Yet another but more efficient black-box adversarial attack: tiling and evolution strategies

Meunier, Laurent, Atif, Jamal, Teytaud, Olivier

arXiv.org Artificial Intelligence 

We introduce a new black-box attack achieving state of the art performances. It only requires to have access to the logits of the classifier without any other information which is a more realistic scenario. Not only we introduce a new objective function, we extend previous works on black box adversarial attacks to a larger spectrum of evolution strategies and other derivative-free optimization methods. We also highlight a new intriguing property that deep neural networks are not robust to single shot tiled attacks. Our models achieve, with a budget limited to 10, 000 queries, results up to 99 .2% of success rate against InceptionV3 classifier with 630 queries to the network on average in the untargeted attacks setting, which is an improvement by 90 queries of the current state of the art.

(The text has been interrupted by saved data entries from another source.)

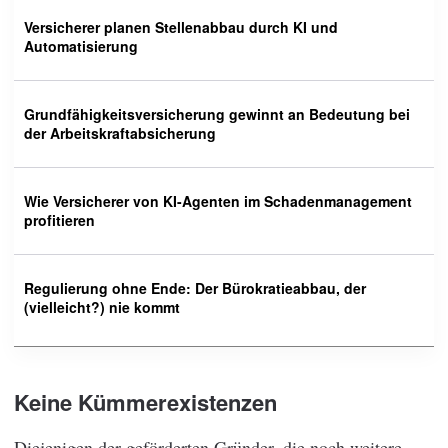
Versicherer planen Stellenabbau durch KI und
Automatisierung
Grundfähigkeitsversicherung gewinnt an Bedeutung bei
der Arbeitskraftabsicherung
Wie Versicherer von KI-Agenten im Schadenmanagement
profitieren
Regulierung ohne Ende: Der Bürokratieabbau, der
(vielleicht?) nie kommt
Keine Kümmerexistenzen
Diejenigen der geförderten Gründer, die noch weitere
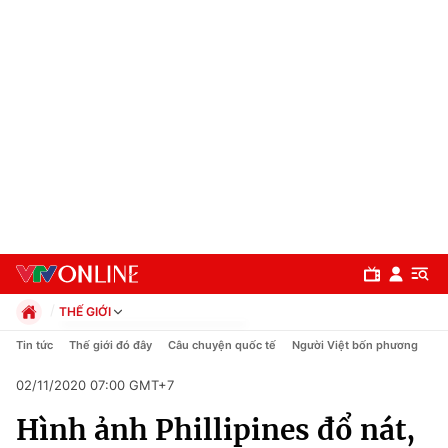
THẾ GIỚI
Chính trị
Tin tức
Thế giới đó đây
Câu chuyện quốc tế
Người Việt bốn phương
Xã hội
02/11/2020 07:00 GMT+7
Pháp luật
Chuyên mục
Kinh tế
Hình ảnh Phillipines đổ nát,
Thể thao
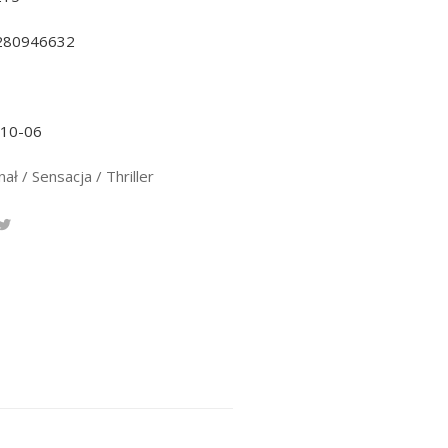
280946632
-10-06
ał / Sensacja / Thriller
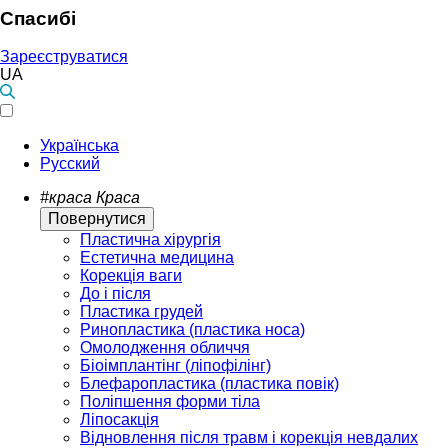
Спасибі
Зареєструватися
UA
Українська
Русский
#краса
Краса
Повернутися
Пластична хірургія
Естетична медицина
Корекція ваги
До і після
Пластика грудей
Ринопластика (пластика носа)
Омолодження обличчя
Біоімплантінг (ліпофілінг)
Блефаропластика (пластика повік)
Поліпшення форми тіла
Ліпосакція
Відновлення після травм і корекція невдалих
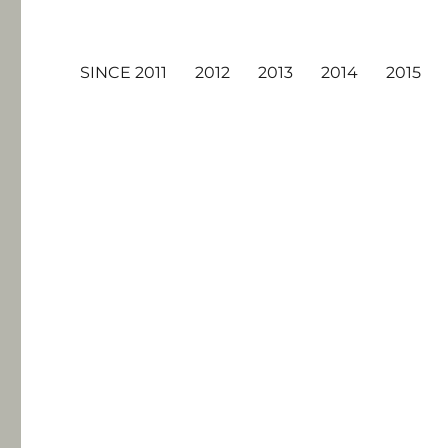
SINCE 2011
2012
2013
2014
2015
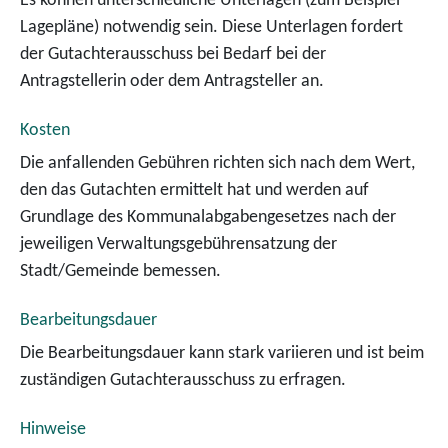
Es können unterschiedliche Unterlagen (zum Beispiel
Lagepläne) notwendig sein. Diese Unterlagen fordert
der Gutachterausschuss bei Bedarf bei der
Antragstellerin oder dem Antragsteller an.
Kosten
Die anfallenden Gebühren richten sich nach dem Wert,
den das Gutachten ermittelt hat und werden auf
Grundlage des Kommunalabgabengesetzes nach der
jeweiligen Verwaltungsgebührensatzung der
Stadt/Gemeinde bemessen.
Bearbeitungsdauer
Die Bearbeitungsdauer kann stark variieren und ist beim
zuständigen Gutachterausschuss zu erfragen.
Hinweise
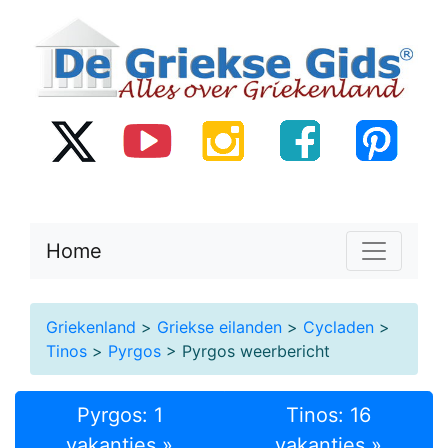
Home
Griekenland
>
Griekse eilanden
>
Cycladen
>
Tinos
>
Pyrgos
> Pyrgos weerbericht
Pyrgos: 1
Tinos: 16
vakanties »
vakanties »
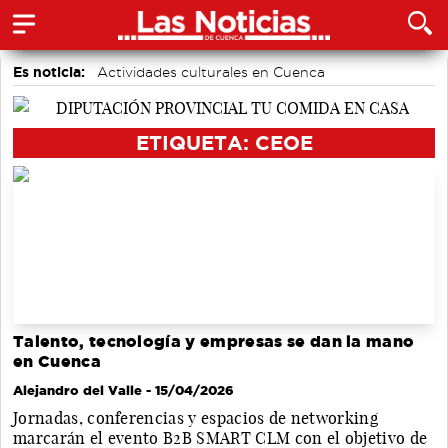
Es noticia:
Actividades culturales en Cuenca
Área de Deportes
Medio Ambiente
Auditorio de Cuenca
accidentes laborales
Bádminton
ETIQUETA: CEOE
Motor
Talento, tecnología y empresas se dan la mano
en Cuenca
Alejandro del Valle
- 15/04/2026
Jornadas, conferencias y espacios de networking
marcarán el evento B2B SMART CLM con el objetivo de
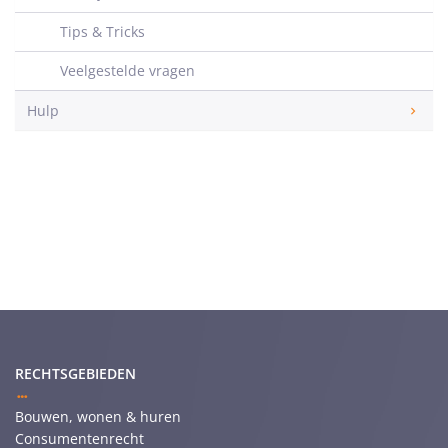
Tips & Tricks
Veelgestelde vragen
Hulp
RECHTSGEBIEDEN
Bouwen, wonen & huren
Consumentenrecht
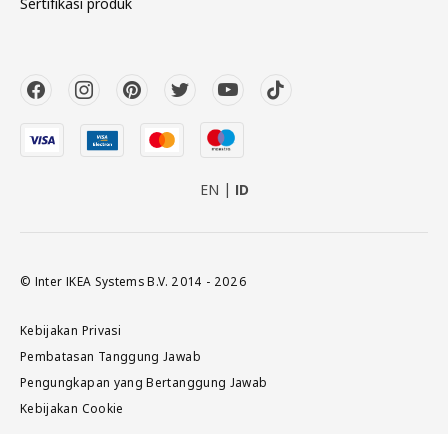
Sertifikasi produk
EN
ID
© Inter IKEA Systems B.V. 2014 - 2026
Kebijakan Privasi
Pembatasan Tanggung Jawab
Pengungkapan yang Bertanggung Jawab
Kebijakan Cookie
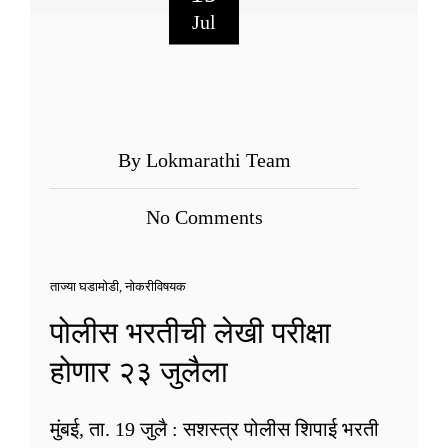
Jul
By Lokmarathi Team
No Comments
ताज्या घडामोडी
,
नोकरीविषयक
पोलीस भरतीची लेखी परीक्षा
होणार २३ जुलैला
मुंबई, ता. 19 जुलै : सशस्त्र पोलीस शिपाई भरती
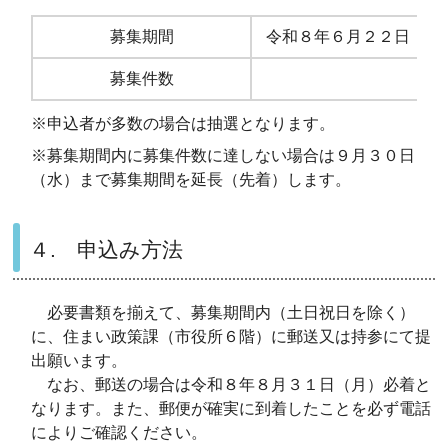
募集期間
令和８年６月２２日（月
募集件数
※申込者が多数の場合は抽選となります。
※募集期間内に募集件数に達しない場合は
９月３０日
（水）まで募集期間を延長（先着）します
。
４. 申込み方法
必要書類を揃えて、募集期間内（土日祝日を除く）
に、
住まい政策課（市役所６階）に郵送又は持参
にて提
出願います。
なお、
郵送の場合は令和８年８月３１日（月）必着
と
なります。また、郵便が確実に到着したことを必ず電話
によりご確認ください。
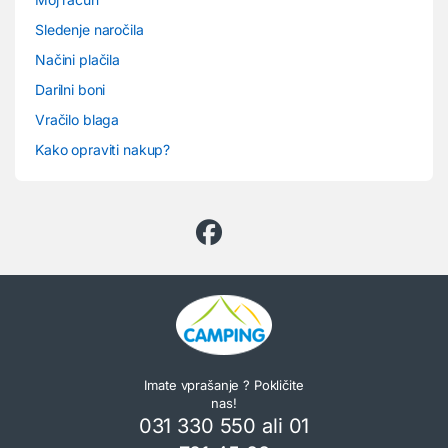
Sledenje naročila
Načini plačila
Darilni boni
Vračilo blaga
Kako opraviti nakup?
Imate vprašanje ? Pokličite
nas!
031 330 550 ali 01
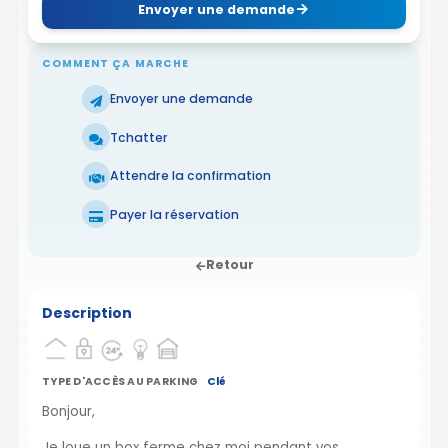
Envoyer une demande
COMMENT ÇA MARCHE
Envoyer une demande
Tchatter
Attendre la confirmation
Payer la réservation
Retour
Description
TYPE D'ACCÈS AU PARKING
Clé
Bonjour,
Je loue un box ferme chez moi pendant vos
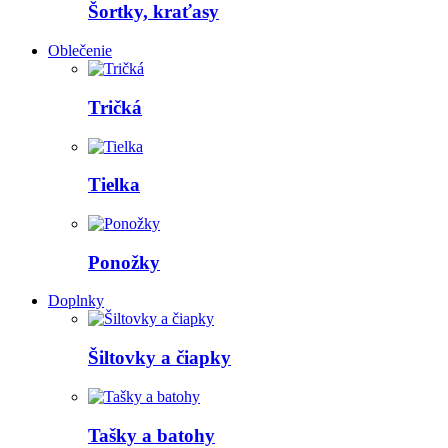
Šortky, kraťasy
Oblečenie
Tričká
Tielka
Ponožky
Doplnky
Šiltovky a čiapky
Tašky a batohy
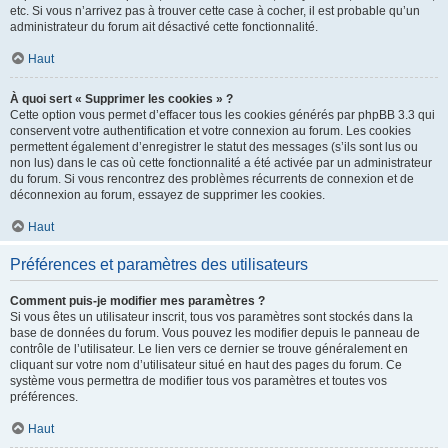
etc. Si vous n’arrivez pas à trouver cette case à cocher, il est probable qu’un
administrateur du forum ait désactivé cette fonctionnalité.
Haut
À quoi sert « Supprimer les cookies » ?
Cette option vous permet d’effacer tous les cookies générés par phpBB 3.3 qui
conservent votre authentification et votre connexion au forum. Les cookies
permettent également d’enregistrer le statut des messages (s’ils sont lus ou
non lus) dans le cas où cette fonctionnalité a été activée par un administrateur
du forum. Si vous rencontrez des problèmes récurrents de connexion et de
déconnexion au forum, essayez de supprimer les cookies.
Haut
Préférences et paramètres des utilisateurs
Comment puis-je modifier mes paramètres ?
Si vous êtes un utilisateur inscrit, tous vos paramètres sont stockés dans la
base de données du forum. Vous pouvez les modifier depuis le panneau de
contrôle de l’utilisateur. Le lien vers ce dernier se trouve généralement en
cliquant sur votre nom d’utilisateur situé en haut des pages du forum. Ce
système vous permettra de modifier tous vos paramètres et toutes vos
préférences.
Haut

In the targeted setting, we are able to reach, with a limited budget of 100, 000, 100% of success rate with a budget of 6, 662 queries on average, i.e. we need 800 queries less than the current state of the art. Despite their success, deep learning algorithms have shown vulnerability to adversarial attacks (Big-gio et al., 2013; Szegedy et al., 2014), i.e. small imperceptible perturbations of the inputs, that lead the networks to misclassify the generated adversarial examples. Since their discovery, adversarial attacks and defenses have become one of the hottest research topics in the machine learning community as serious security issues are raised in many critical fields. They also question our understanding of deep learning behaviors. Designing new and stronger attacks helps building better defenses, hence the motivation of our work. First attacks were generated in a setting where the attacker knows all the information of the network (architecture and parameters).